Utility class to manipulate dataset from CSV file
MIT License
67 stars 8 forks source link

Converting categorical values (strings) to integers while keeping a translation table #4

Closed gforge closed 8 years ago

gforge commented 8 years ago

Quite frequently data in a CSV represents a non-numeric variables, e.g. male/femal, dog/cat/horse and it would be useful to import these as strings, convert them into integers between 1 and #myDF:unique("String Col")), i.e. the behaviour of pandas categorical dtype.

Keys

The keys for the conversion should be saved in a separate translator table initiated in the __init(). There are generally two directions for factors to/from numeric value. I suggest that one table, the to numeric is kept in a self.categorical that has keys according to column names.

New functions

Dataframe:as_categorical A factor conversion function for populating the self.factors combined with converting the values to numerics. Updates also the self.schema. Dataframe:to_categorical Takes a number, a tensor or a table and converts it to a string value or a string table if length > 1 Dataframe:from_categorical Takes a string, or a table of strings and converts them to a factor according to the key value

Adaptation of functions

update/insert/set Any change must be checked. If a numeric value is entered in a categorical column, should this be accepted or should we force the input to match the key table? load_csv/load_table should call __init() before running to clear all data including the categorical table _refresh_metadata should also include a check if the categorical is still present in the dataset get_column should have an option of getting categorical_as_string = true for forcing strings as default. reset_column should delete the categorical data and issue a warning rename_column must update the categorical table fill_na and fill_all_na must respect the categories. Not sure how to approach the default case for fill_all_na to_csv should create a copy with strings before passing the dataset onto csvigo head/tail/show/unique need to have categorical_as_string = true option where needs to check if the column is a categorical, perhaps add the categorical_as_string = true option

It is a rather extensive change that is needed but I would really love this feature. Any thoughts on the names or the approach?

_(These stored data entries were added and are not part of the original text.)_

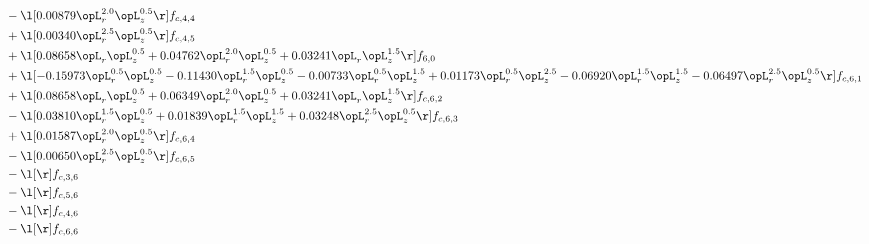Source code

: \begin{alignat}{2}
& - \l[  0.00879 \opL_r^{2.0} \opL_z^{0.5}  \r] f_{c,4,4} \nonumber \\ 
& + \l[  0.00340 \opL_r^{2.5} \opL_z^{0.5}  \r] f_{c,4,5} \nonumber \\ 
& + \l[  0.08658 \opL_r \opL_z^{0.5} +  0.04762 \opL_r^{2.0} \opL_z^{0.5} +  0.03241 \opL_r \opL_z^{1.5}  \r] f_{6,0} \nonumber \\ 
& + \l[  -0.15973 \opL_r^{0.5} \opL_z^{0.5}   -0.11430 \opL_r^{1.5} \opL_z^{0.5}   -0.00733 \opL_r^{0.5} \opL_z^{1.5} +  0.01173 \opL_r^{0.5} \opL_z^{2.5}   -0.06920 \opL_r^{1.5} \opL_z^{1.5}   -0.06497 \opL_r^{2.5} \opL_z^{0.5}  \r] f_{c,6,1} \nonumber \\ 
& + \l[  0.08658 \opL_r \opL_z^{0.5} +  0.06349 \opL_r^{2.0} \opL_z^{0.5} +  0.03241 \opL_r \opL_z^{1.5}  \r] f_{c,6,2} \nonumber \\ 
& - \l[  0.03810 \opL_r^{1.5} \opL_z^{0.5} +  0.01839 \opL_r^{1.5} \opL_z^{1.5} +  0.03248 \opL_r^{2.5} \opL_z^{0.5}  \r] f_{c,6,3} \nonumber \\ 
& + \l[  0.01587 \opL_r^{2.0} \opL_z^{0.5}  \r] f_{c,6,4} \nonumber \\ 
& - \l[  0.00650 \opL_r^{2.5} \opL_z^{0.5}  \r] f_{c,6,5} \nonumber \\ 
& - \l[  \r] f_{c,3,6} \nonumber \\ 
& - \l[  \r] f_{c,5,6} \nonumber \\ 
& - \l[  \r] f_{c,4,6} \nonumber \\ 
& - \l[  \r] f_{c,6,6} \nonumber \\ 
\end{alignat}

AlexMili commented 8 years ago

I would totally need this feature too, it's a great idea !

Maybe it would be simpler to add the newly create categorical translation as a normal column, keep the factor as you described and handle the new column as usual. We also could handle new items insertion by offering automatic conversion between numerical values and categorical ones in the right column.

For update/insert/set I think it would be better to re-compute the categorical keys to add the new one (if it doesn't exist already of course)

What do you think ?

gforge commented 8 years ago

If I understand this correctly it would mean that we have two columns with the same information? I don't think that's a good idea:

I think that the function could btw use unique at the backend for generating the keys if we change the as_keys to return keynumbers ranging from 1 to #unique

AlexMili commented 8 years ago

You got a really good point. Let's do this